E questo macigno, sommato alle altre carenze, potrebbe diventare una vera e propria frana. Gli impatti del blocco delle esportazioni deciso da Mosca in risposta alle sanzioni sono da considerarsi molto modesti (sono 89 mila i veicoli prodotti in Russia destinati all’Europa nel 2021), ma ben più gravi sono gli effetti della guerra sulle produzioni di materiali e materie prime ormai fondamentali. Sono infatti a rischio le forniture di argo, cripto, xeno e neon. Un elemento, quest’ultimo, di fondamentale importanza per i laser dei macchinari utilizzati nella produzione dei semiconduttori e dunque dei microchip, la cui crisi è tutt’altro che risolta. E purtroppo ben il 70 per cento delle forniture mondiali di neon è di origine ucraina.

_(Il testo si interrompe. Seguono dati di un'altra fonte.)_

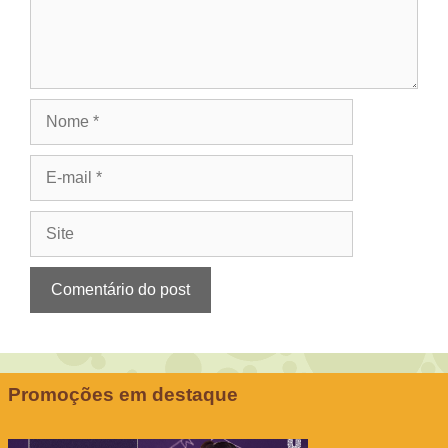
Nome
E-
mail
Site
Promoções em destaque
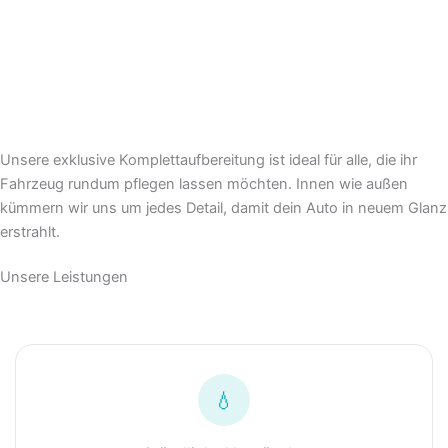
Unsere exklusive Komplettaufbereitung ist ideal für alle, die ihr
Fahrzeug rundum pflegen lassen möchten. Innen wie außen
kümmern wir uns um jedes Detail, damit dein Auto in neuem Glanz
erstrahlt.
Unsere Leistungen
💧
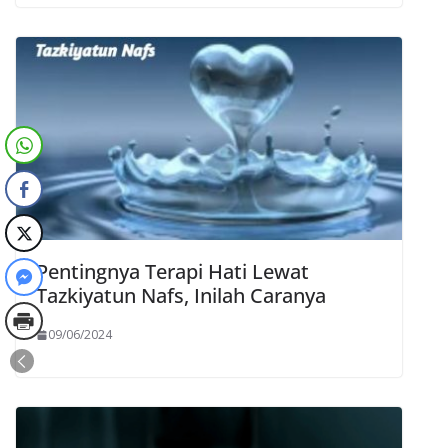
Pentingnya Terapi Hati Lewat
Tazkiyatun Nafs, Inilah Caranya
09/06/2024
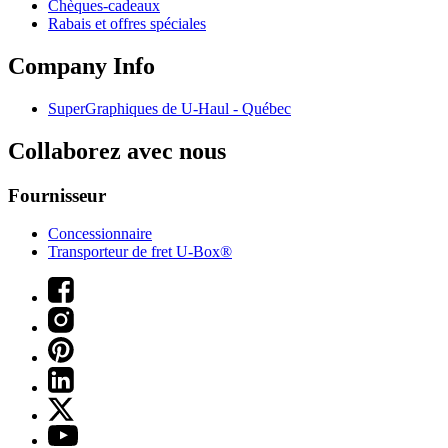
Chèques-cadeaux
Rabais et offres spéciales
Company Info
SuperGraphiques de
U-Haul
- Québec
Collaborez avec nous
Fournisseur
Concessionnaire
Transporteur de fret U-Box®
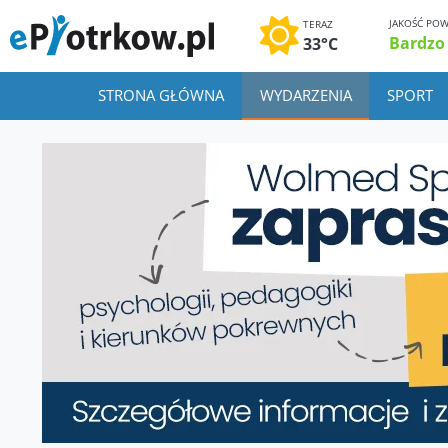
JAKOŚĆ POW
TERAZ
Bardzo
33°C
STRONA GŁÓWNA
WYDARZENIA
SPORT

La Russia è poi un importante produttore di platino e palladio, utilizzati per i catalizzatori delle auto endotermiche, ed è il terzo produttore mondiale di nichel, le cui quotazioni sono salite alle stelle, utilizzato per le batterie. Da qui i ritocchi al rialzo dei prezzi di listino delle auto elettriche.
Per i prossimi anni dunque, mentre le case automobilistiche occidentali (e giapponesi) lasceranno campo libero a quelle cinesi nel mercato russo, tutto fa pensare che l’automobile sarà sempre più costosa per moltissimi potenziali acquirenti europei.